Third, and perhaps most intractable, is that it seems we must refocus on what U.S. citizens seem to fear most—stronger redistributionist policies that reinforce both infrastructure and safety net systems. All of the social sciences arrive at the same conclusion, that social inequality breeds greater social tension, declining economic growth, and hindered democracy. As Habermas explains, and as data supports, as the economy declines, so does our trust in government. What makes this especially problematic, is that it is exactly when the economy hits a crisis point that we have to pull together into national unity, which ultimately has to mean greater individual sacrifice for the good of the whole. Where infrastructure crumbles, so business crumbles.

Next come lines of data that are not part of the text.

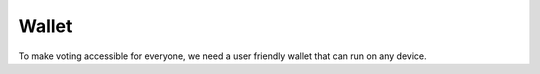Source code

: 
======
Wallet
======

To make voting accessible for everyone, we need a user friendly wallet that can
run on any device.
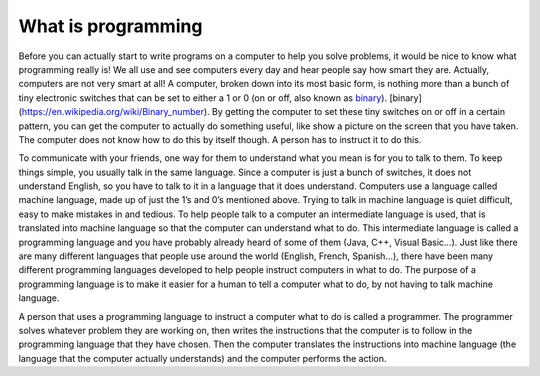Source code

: .. _what-is-programming:

===================
What is programming
===================

Before you can actually start to write programs on a computer to help you solve problems, it would be nice to know what programming really is!  We all use and see computers every day and hear people say how smart they are. Actually, computers are not very smart at all! A computer, broken down into its most basic form, is nothing more than a bunch of tiny electronic switches that can be set to either a 1 or 0 (on or off, also known as `binary <https://en.wikipedia.org/wiki/Binary_number>`_). [binary](https://en.wikipedia.org/wiki/Binary_number). By getting the computer to set these tiny switches on or off in a certain pattern, you can get the computer to actually do something useful, like show a picture on the screen that you have taken. The computer does not know how to do this by itself though. A person has to instruct it to do this.

To communicate with your friends, one way for them to understand what you mean is for you to talk to them. To keep things simple, you usually talk in the same language. Since a computer is just a bunch of switches, it does not understand English, so you have to talk to it in a language that it does understand. Computers use a language called machine language, made up of just the 1’s and 0’s mentioned above. Trying to talk in machine language is quiet difficult, easy to make mistakes in and tedious. To help people talk to a computer an intermediate language is used, that is translated into machine language so that the computer can understand what to do. This intermediate language is called a programming language and you have probably already heard of some of them (Java, C++, Visual Basic…). Just like there are many different languages that people use around the world (English, French, Spanish…), there have been many different programming languages developed to help people instruct computers in what to do. The purpose of a programming language is to make it easier for a human to tell a computer what to do, by not having to talk machine language.

A person that uses a programming language to instruct a computer what to do is called a programmer. The programmer solves whatever problem they are working on, then writes the instructions that the computer is to follow in the programming language that they have chosen. Then the computer translates the instructions into machine language (the language that the computer actually understands) and the computer performs the action.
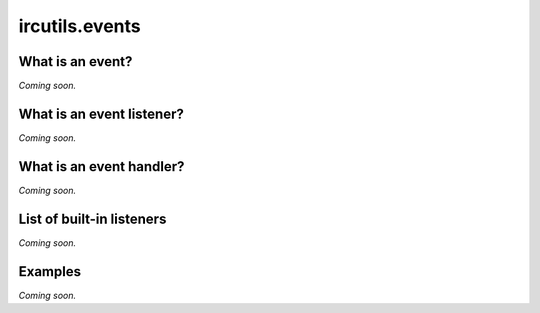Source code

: .. _ircutils-events:

ircutils.events
===============



What is an event?
-----------------
*Coming soon.*


What is an event listener?
--------------------------
*Coming soon.*


What is an event handler?
-------------------------
*Coming soon.*


List of built-in listeners
--------------------------
*Coming soon.*


Examples
--------
*Coming soon.*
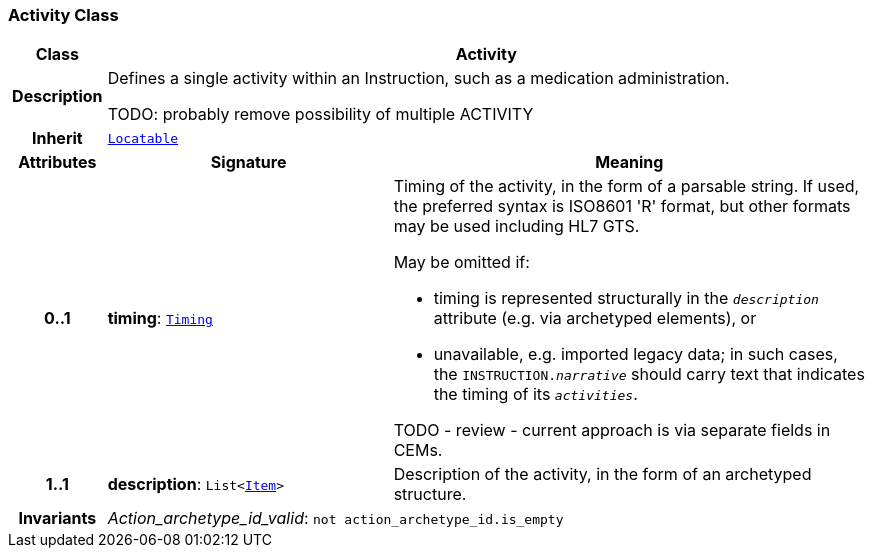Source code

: === Activity Class

[cols="^1,3,5"]
|===
h|*Class*
2+^h|*Activity*

h|*Description*
2+a|Defines a single activity within an Instruction, such as a medication administration.

TODO: probably remove possibility of multiple ACTIVITY

h|*Inherit*
2+|`link:/releases/BASE/{base_release}/base_types.html#_locatable_class[Locatable^]`

h|*Attributes*
^h|*Signature*
^h|*Meaning*

h|*0..1*
|*timing*: `link:/releases/BASE/{base_release}/data_types.html#_timing_class[Timing^]`
a|Timing of the activity, in the form of a parsable string. If used, the preferred syntax is ISO8601 'R' format, but other formats may be used including HL7 GTS.

May be omitted if:

* timing is represented structurally in the `_description_` attribute (e.g. via archetyped elements), or
* unavailable, e.g. imported legacy data; in such cases, the `INSTRUCTION._narrative_` should carry text that indicates the timing of its `_activities_`.

TODO - review - current approach is via separate fields in CEMs.

h|*1..1*
|*description*: `List<link:/releases/RM/{rm_release}/data_structures.html#_item_class[Item^]>`
a|Description of the activity, in the form of an archetyped structure.

h|*Invariants*
2+a|__Action_archetype_id_valid__: `not action_archetype_id.is_empty`
|===
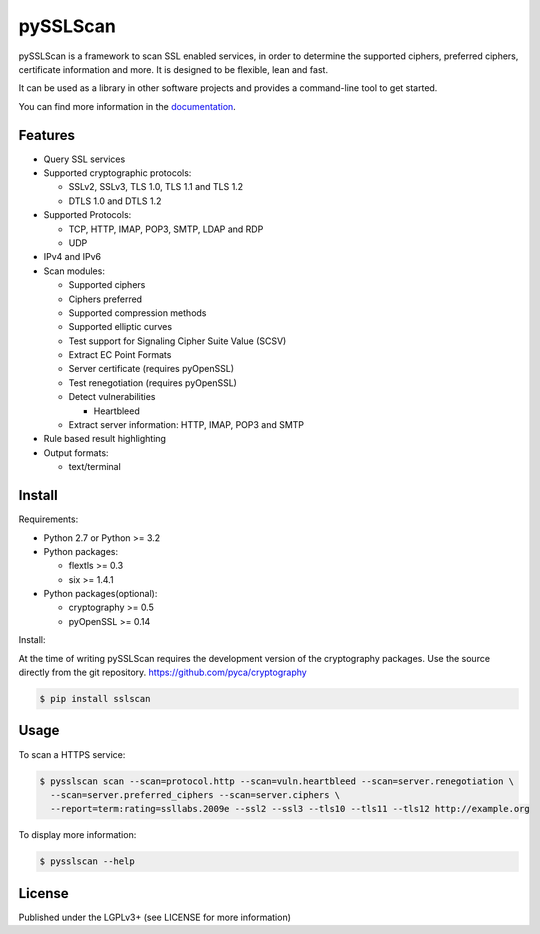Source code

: pySSLScan
=========

pySSLScan is a framework to scan SSL enabled services, in order to determine
the supported ciphers, preferred ciphers, certificate information and more.
It is designed to be flexible, lean and fast.

It can be used as a library in other software projects and provides a command-line tool to get started.

You can find more information in the `documentation`_.


Features
--------

* Query SSL services
* Supported cryptographic protocols:

  * SSLv2, SSLv3, TLS 1.0, TLS 1.1 and TLS 1.2
  * DTLS 1.0 and DTLS 1.2

* Supported Protocols:

  * TCP, HTTP, IMAP, POP3, SMTP, LDAP and RDP
  * UDP

* IPv4 and IPv6
* Scan modules:

  * Supported ciphers
  * Ciphers preferred
  * Supported compression methods
  * Supported elliptic curves
  * Test support for Signaling Cipher Suite Value (SCSV)
  * Extract EC Point Formats
  * Server certificate (requires pyOpenSSL)
  * Test renegotiation (requires pyOpenSSL)
  * Detect vulnerabilities

    * Heartbleed

  * Extract server information: HTTP, IMAP, POP3 and SMTP

* Rule based result highlighting
* Output formats:

  * text/terminal


Install
-------

Requirements:

* Python 2.7 or Python >= 3.2
* Python packages:

  * flextls >= 0.3
  * six >= 1.4.1

* Python packages(optional):

  * cryptography >= 0.5
  * pyOpenSSL >= 0.14

Install:

At the time of writing pySSLScan requires the development version of the cryptography packages. Use the source directly from the git repository. https://github.com/pyca/cryptography

.. code-block:: console

    $ pip install sslscan


Usage
-----

To scan a HTTPS service:


.. code-block:: console

    $ pysslscan scan --scan=protocol.http --scan=vuln.heartbleed --scan=server.renegotiation \
      --scan=server.preferred_ciphers --scan=server.ciphers \
      --report=term:rating=ssllabs.2009e --ssl2 --ssl3 --tls10 --tls11 --tls12 http://example.org


To display more information:

.. code-block:: console

    $ pysslscan --help


License
-------

Published under the LGPLv3+ (see LICENSE for more information)

.. _`documentation`: http://pysslscan.readthedocs.org/
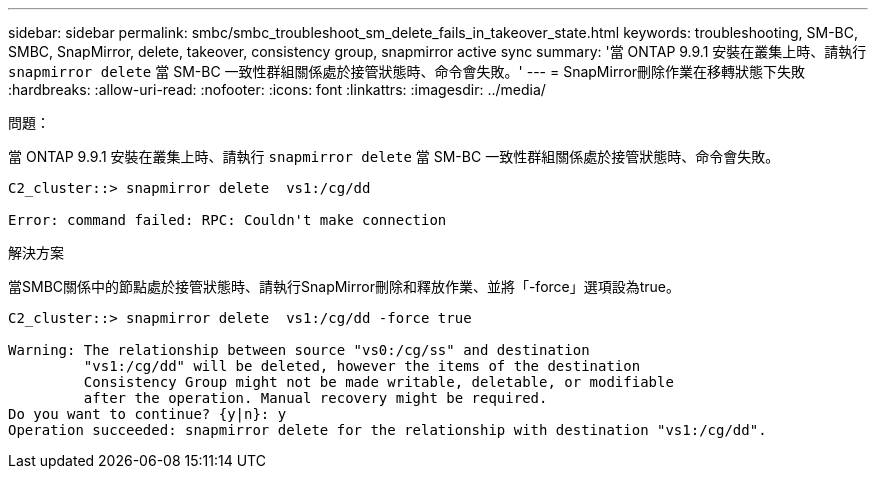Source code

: ---
sidebar: sidebar 
permalink: smbc/smbc_troubleshoot_sm_delete_fails_in_takeover_state.html 
keywords: troubleshooting, SM-BC, SMBC, SnapMirror, delete, takeover, consistency group, snapmirror active sync 
summary: '當 ONTAP 9.9.1 安裝在叢集上時、請執行 `snapmirror delete` 當 SM-BC 一致性群組關係處於接管狀態時、命令會失敗。' 
---
= SnapMirror刪除作業在移轉狀態下失敗
:hardbreaks:
:allow-uri-read: 
:nofooter: 
:icons: font
:linkattrs: 
:imagesdir: ../media/


.問題：
[role="lead"]
當 ONTAP 9.9.1 安裝在叢集上時、請執行 `snapmirror delete` 當 SM-BC 一致性群組關係處於接管狀態時、命令會失敗。

....
C2_cluster::> snapmirror delete  vs1:/cg/dd

Error: command failed: RPC: Couldn't make connection
....
.解決方案
當SMBC關係中的節點處於接管狀態時、請執行SnapMirror刪除和釋放作業、並將「-force」選項設為true。

....
C2_cluster::> snapmirror delete  vs1:/cg/dd -force true

Warning: The relationship between source "vs0:/cg/ss" and destination
         "vs1:/cg/dd" will be deleted, however the items of the destination
         Consistency Group might not be made writable, deletable, or modifiable
         after the operation. Manual recovery might be required.
Do you want to continue? {y|n}: y
Operation succeeded: snapmirror delete for the relationship with destination "vs1:/cg/dd".
....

Where the poor are unhealthy, business loses productive workers. When children cannot get a good education, business gets a workforce that cannot do its job, and we lose a generation of potential innovators. All of this feeds back into an untrusting, unproductive society where everything grinds to a halt. Instead of believing that helping the poor is an act of helping society (and therefore ultimately ourselves and our community), we have instead convinced ourselves that helping the poor fosters laziness, increasing the population of characters that we see on Jerry Springer and reality television. When the unemployment and poverty skyrocket, as we have been seeing, our instincts are to withdraw and fight for the little we have left. However, this Hobbesian vision of the social contract seems to leave us only with a social structure that is left without any ability to lubricate the wheels of social cohesion and productivity, instead of drawing on a Lockean vision, where human cooperativity and shared sacrifice is what builds a strong society.